Con mala intención (a mi juicio), los panistas del Distrito Federal han salido en estos días a los medios para anunciar que han presentado, ante los legisladores de la capital del país, una iniciativa de ley para “regular” las marchas y manifestaciones en la ciudad de México.
El propósito del anuncio, además de informar, es convencer a la gente de que no se trata de suprimir el derecho a la libre manifestación consagrado en la Constitución, sino “solamente” garantizar que se respeten los derechos de todos, como por ejemplo el de libre tránsito. Nada de qué preocuparse, pues.
Pero la cosa no es tan simple. El discurso político al uso busca convencernos de que vivir en democracia es vivir en el mejor de los mundos posibles, es gozar de todos los derechos y libertades creados por el hombre a lo largo de su historia. Según eso, la democracia es lo contrario de la dictadura; lo opuesto a la opresión de los muchos en provecho de unos pocos. Sin embargo, la experiencia cotidiana y la historia misma que es, a decir de don Miguel de Cervantes “… émula del tiempo, depósito de las acciones, testigo de lo pasado, ejemplo y aviso de lo presente y advertencia de lo por venir”, dicen todo lo contrario.
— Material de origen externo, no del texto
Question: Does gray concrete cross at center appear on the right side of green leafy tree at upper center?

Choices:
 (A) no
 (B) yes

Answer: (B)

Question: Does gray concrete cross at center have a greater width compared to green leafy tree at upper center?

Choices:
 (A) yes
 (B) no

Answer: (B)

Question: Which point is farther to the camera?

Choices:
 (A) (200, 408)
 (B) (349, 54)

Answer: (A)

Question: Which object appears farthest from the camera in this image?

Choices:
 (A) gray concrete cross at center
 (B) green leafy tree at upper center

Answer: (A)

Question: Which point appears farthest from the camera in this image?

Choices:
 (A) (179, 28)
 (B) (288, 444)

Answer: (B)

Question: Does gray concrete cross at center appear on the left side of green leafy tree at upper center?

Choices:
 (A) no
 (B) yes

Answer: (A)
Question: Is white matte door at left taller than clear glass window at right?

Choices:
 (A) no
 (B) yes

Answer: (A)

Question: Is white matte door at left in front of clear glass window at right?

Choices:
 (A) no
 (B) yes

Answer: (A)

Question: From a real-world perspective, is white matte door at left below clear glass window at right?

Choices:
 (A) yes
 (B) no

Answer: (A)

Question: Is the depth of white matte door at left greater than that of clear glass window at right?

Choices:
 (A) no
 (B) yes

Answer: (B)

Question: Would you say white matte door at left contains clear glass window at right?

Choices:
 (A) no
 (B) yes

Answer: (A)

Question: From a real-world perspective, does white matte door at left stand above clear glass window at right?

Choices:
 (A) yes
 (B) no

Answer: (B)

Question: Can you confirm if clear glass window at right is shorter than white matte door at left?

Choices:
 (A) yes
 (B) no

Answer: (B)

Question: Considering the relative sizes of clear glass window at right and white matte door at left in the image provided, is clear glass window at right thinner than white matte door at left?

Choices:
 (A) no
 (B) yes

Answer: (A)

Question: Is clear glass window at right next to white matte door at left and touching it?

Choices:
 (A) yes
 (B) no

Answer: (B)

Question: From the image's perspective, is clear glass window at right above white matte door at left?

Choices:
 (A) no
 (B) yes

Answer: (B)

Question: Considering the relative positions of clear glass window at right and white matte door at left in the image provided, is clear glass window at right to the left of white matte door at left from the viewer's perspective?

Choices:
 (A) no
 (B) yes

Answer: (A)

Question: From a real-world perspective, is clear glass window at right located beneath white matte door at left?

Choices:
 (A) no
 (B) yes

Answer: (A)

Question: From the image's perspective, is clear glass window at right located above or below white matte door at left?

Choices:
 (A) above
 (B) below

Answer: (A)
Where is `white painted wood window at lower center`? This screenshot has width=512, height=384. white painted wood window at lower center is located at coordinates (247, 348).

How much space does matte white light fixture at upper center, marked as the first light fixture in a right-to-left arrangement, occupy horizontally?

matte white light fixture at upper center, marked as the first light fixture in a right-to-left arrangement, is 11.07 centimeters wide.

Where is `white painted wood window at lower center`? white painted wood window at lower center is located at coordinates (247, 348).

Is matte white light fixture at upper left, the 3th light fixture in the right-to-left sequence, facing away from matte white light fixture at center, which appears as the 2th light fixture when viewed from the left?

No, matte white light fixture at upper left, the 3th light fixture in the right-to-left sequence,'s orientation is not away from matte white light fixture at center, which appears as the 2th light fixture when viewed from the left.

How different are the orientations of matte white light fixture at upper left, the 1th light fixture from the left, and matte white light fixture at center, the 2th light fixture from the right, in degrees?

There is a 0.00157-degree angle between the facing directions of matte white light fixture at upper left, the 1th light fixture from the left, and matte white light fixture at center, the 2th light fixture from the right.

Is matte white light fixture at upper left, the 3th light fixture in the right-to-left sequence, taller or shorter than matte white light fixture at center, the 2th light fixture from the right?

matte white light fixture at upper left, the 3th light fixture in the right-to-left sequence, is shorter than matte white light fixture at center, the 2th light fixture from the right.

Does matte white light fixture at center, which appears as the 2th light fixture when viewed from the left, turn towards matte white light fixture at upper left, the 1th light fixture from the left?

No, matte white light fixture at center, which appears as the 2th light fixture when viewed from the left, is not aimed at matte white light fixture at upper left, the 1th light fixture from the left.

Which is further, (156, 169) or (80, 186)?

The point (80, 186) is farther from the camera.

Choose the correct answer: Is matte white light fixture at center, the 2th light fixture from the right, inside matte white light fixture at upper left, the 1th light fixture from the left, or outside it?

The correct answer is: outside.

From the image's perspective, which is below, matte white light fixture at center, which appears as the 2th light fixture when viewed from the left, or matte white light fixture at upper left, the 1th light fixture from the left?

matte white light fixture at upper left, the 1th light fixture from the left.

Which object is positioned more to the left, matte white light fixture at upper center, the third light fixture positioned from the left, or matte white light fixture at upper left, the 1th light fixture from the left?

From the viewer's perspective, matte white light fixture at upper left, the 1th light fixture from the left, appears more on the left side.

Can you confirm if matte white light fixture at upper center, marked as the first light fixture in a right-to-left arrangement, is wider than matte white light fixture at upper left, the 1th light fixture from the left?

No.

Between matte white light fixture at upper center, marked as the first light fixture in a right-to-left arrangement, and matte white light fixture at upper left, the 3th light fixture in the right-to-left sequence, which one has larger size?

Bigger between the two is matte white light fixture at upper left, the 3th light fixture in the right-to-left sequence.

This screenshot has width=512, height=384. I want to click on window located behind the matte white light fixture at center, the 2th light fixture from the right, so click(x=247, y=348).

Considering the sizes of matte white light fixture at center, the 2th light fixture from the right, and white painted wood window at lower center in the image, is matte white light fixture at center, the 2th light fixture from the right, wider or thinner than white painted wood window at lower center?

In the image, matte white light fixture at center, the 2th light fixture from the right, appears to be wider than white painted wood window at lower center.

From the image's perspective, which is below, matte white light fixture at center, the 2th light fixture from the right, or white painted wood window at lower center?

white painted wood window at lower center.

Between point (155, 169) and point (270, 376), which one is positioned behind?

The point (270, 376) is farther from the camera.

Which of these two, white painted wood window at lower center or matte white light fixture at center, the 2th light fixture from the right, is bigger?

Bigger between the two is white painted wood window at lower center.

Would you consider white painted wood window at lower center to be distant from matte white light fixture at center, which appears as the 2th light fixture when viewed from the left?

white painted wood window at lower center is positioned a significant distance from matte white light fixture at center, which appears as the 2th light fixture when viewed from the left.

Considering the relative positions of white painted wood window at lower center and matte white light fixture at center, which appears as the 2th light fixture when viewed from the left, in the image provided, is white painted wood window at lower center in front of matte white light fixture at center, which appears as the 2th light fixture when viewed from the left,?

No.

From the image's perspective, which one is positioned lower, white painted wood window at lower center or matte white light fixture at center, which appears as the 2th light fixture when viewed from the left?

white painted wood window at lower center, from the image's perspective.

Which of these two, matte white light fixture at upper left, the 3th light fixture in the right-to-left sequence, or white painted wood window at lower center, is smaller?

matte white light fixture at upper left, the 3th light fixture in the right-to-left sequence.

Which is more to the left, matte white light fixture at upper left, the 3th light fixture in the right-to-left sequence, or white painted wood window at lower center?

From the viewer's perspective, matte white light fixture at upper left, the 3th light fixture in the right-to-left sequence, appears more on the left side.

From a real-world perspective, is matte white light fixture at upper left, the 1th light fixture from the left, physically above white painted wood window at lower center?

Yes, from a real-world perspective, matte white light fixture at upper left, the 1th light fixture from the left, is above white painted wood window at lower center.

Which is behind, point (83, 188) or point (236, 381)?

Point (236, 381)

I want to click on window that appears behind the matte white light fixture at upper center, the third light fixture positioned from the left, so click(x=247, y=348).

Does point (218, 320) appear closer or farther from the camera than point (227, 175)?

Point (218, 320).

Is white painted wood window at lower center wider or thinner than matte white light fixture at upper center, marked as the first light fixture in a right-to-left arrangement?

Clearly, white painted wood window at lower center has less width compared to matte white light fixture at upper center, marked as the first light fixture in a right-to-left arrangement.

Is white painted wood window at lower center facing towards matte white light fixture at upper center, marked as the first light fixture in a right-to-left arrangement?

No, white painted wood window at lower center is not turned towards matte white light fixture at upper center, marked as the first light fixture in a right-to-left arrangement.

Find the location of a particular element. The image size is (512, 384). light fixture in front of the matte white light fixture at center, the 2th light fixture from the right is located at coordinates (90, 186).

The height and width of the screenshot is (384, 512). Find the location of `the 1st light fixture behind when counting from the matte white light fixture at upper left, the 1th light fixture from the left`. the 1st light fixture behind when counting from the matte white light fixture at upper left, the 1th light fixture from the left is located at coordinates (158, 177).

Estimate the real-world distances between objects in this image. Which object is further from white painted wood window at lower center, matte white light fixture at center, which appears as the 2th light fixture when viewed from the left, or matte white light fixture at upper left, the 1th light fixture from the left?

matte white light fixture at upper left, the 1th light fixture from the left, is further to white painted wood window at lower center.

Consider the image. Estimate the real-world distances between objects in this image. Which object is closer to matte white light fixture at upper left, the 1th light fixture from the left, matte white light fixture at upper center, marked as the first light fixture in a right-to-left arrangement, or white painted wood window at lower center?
Y, para no meterme en adornos ni bordados teóricos, baste recordar que en la Grecia clásica, cuna y asiento originario de la democracia occidental, las libertades y los derechos estaban reservados para las clases altas, para los eupátridas, mientras que para los trabajadores, para los esclavos, se reservaba la más brutal e inhumana explotación. Es decir, la sociedad griega de esa época era, al mismo tiempo, democracia para las clases altas y dictadura para los productores directos. No hay democracia pura.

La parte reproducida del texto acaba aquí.